- **Activity**: The answer must be every line from the entries below that contains "Englisch".
[Working data — start]
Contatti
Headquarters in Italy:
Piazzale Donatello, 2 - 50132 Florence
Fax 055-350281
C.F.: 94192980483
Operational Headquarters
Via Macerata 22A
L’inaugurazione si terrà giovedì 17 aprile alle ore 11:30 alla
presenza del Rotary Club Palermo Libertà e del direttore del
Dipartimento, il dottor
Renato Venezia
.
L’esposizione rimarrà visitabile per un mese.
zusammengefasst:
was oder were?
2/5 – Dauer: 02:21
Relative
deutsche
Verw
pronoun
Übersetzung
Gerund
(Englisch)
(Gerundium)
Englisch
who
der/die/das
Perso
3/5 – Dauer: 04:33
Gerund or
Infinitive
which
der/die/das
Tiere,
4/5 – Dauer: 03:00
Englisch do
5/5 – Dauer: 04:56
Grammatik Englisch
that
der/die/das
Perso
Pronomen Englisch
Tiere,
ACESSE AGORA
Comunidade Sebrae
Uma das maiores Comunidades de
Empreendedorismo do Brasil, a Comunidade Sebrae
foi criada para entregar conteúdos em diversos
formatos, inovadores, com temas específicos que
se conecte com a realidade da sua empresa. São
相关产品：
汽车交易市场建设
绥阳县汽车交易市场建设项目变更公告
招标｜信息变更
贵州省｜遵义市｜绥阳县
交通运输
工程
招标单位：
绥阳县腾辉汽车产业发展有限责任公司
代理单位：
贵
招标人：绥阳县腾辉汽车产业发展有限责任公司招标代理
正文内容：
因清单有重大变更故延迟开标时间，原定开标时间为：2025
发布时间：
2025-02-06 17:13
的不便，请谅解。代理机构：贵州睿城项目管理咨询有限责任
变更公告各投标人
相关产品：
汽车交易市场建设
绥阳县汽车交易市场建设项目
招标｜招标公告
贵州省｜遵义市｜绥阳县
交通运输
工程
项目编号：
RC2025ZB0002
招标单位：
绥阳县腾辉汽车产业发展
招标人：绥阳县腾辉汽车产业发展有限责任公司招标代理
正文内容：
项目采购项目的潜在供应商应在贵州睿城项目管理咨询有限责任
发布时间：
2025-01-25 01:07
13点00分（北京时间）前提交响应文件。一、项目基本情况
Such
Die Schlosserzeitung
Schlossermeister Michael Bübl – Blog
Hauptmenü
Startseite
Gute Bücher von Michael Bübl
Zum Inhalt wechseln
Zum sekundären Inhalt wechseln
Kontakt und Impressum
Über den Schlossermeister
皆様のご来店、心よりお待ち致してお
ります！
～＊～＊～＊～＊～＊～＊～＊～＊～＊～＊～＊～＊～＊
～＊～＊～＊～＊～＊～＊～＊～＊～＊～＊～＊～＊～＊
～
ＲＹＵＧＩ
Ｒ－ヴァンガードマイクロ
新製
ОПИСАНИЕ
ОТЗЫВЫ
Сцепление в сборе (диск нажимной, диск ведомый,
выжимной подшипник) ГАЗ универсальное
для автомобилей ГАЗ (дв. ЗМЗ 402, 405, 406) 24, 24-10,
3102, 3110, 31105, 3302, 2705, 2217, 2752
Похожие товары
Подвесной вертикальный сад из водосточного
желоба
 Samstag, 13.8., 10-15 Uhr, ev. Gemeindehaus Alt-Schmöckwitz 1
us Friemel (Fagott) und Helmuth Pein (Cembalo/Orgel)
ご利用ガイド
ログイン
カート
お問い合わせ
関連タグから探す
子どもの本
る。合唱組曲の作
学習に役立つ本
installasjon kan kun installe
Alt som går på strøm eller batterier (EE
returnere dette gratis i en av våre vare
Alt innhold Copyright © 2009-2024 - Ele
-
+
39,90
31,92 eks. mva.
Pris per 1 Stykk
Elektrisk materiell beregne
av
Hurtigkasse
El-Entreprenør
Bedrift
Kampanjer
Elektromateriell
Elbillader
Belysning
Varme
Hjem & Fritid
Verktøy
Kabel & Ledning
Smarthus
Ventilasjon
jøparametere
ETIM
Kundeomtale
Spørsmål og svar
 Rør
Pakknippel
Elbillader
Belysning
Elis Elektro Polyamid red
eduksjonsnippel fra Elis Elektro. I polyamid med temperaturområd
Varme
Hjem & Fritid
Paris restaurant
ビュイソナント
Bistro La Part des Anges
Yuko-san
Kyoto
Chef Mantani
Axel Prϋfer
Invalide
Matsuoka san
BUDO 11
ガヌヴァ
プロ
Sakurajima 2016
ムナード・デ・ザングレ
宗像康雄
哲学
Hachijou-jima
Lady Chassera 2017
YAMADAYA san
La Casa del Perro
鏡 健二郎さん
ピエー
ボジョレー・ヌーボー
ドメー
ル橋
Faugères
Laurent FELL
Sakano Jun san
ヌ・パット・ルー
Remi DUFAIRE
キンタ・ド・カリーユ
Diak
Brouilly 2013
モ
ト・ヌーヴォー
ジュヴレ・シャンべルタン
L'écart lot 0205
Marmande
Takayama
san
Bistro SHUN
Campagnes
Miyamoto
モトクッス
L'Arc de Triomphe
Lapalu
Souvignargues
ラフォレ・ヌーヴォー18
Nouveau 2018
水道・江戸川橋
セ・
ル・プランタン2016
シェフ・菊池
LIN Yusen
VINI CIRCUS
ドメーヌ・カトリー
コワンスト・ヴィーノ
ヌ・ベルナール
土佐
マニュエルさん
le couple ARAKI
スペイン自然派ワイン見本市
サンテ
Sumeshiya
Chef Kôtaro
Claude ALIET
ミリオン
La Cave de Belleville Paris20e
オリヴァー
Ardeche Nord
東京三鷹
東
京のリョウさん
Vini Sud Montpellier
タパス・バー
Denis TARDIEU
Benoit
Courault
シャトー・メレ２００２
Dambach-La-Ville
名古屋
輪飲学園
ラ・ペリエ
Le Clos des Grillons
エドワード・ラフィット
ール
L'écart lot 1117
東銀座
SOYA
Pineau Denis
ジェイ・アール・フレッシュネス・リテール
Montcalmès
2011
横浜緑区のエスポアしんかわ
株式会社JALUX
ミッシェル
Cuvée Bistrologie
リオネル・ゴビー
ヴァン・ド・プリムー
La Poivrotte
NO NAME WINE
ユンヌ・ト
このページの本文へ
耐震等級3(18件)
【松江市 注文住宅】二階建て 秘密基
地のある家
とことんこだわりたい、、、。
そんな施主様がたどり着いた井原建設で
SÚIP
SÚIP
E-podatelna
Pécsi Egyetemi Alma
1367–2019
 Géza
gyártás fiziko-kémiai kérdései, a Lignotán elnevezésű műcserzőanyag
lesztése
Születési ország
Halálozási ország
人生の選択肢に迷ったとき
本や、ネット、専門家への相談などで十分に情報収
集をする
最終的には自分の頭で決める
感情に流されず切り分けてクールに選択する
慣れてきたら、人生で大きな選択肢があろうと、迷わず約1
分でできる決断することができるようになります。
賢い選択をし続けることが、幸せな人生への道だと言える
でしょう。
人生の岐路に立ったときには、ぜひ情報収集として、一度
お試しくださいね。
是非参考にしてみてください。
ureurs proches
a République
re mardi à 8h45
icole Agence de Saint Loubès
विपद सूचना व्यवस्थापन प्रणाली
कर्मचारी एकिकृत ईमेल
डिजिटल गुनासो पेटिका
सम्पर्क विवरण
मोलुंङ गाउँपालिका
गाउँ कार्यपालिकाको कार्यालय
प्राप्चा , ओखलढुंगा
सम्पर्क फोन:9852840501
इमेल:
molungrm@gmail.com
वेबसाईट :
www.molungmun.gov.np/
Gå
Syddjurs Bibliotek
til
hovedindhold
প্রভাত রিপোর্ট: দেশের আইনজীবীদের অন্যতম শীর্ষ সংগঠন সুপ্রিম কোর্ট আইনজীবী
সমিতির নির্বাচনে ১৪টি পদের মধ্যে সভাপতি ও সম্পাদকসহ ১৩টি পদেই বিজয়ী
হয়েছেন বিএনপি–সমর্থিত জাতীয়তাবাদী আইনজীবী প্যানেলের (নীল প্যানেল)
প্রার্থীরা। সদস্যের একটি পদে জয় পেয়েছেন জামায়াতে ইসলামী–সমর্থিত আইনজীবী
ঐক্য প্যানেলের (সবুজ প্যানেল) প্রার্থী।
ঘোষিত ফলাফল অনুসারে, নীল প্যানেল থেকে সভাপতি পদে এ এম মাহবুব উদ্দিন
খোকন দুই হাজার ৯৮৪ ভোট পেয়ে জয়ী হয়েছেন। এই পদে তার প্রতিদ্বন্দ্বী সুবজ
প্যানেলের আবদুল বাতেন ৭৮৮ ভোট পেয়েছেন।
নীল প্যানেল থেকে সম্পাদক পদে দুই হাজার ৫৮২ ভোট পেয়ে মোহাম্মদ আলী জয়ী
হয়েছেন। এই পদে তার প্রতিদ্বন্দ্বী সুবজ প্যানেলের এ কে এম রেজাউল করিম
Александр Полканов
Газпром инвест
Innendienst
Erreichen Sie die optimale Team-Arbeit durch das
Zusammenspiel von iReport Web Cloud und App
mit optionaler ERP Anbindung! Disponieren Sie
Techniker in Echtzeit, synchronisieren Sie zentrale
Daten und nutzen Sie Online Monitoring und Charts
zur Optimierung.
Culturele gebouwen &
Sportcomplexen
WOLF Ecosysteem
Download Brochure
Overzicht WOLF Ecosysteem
[Working data — finish]
- **Completed exercise**:
(Englisch)
Englisch
Englisch do
Grammatik Englisch
Pronomen Englisch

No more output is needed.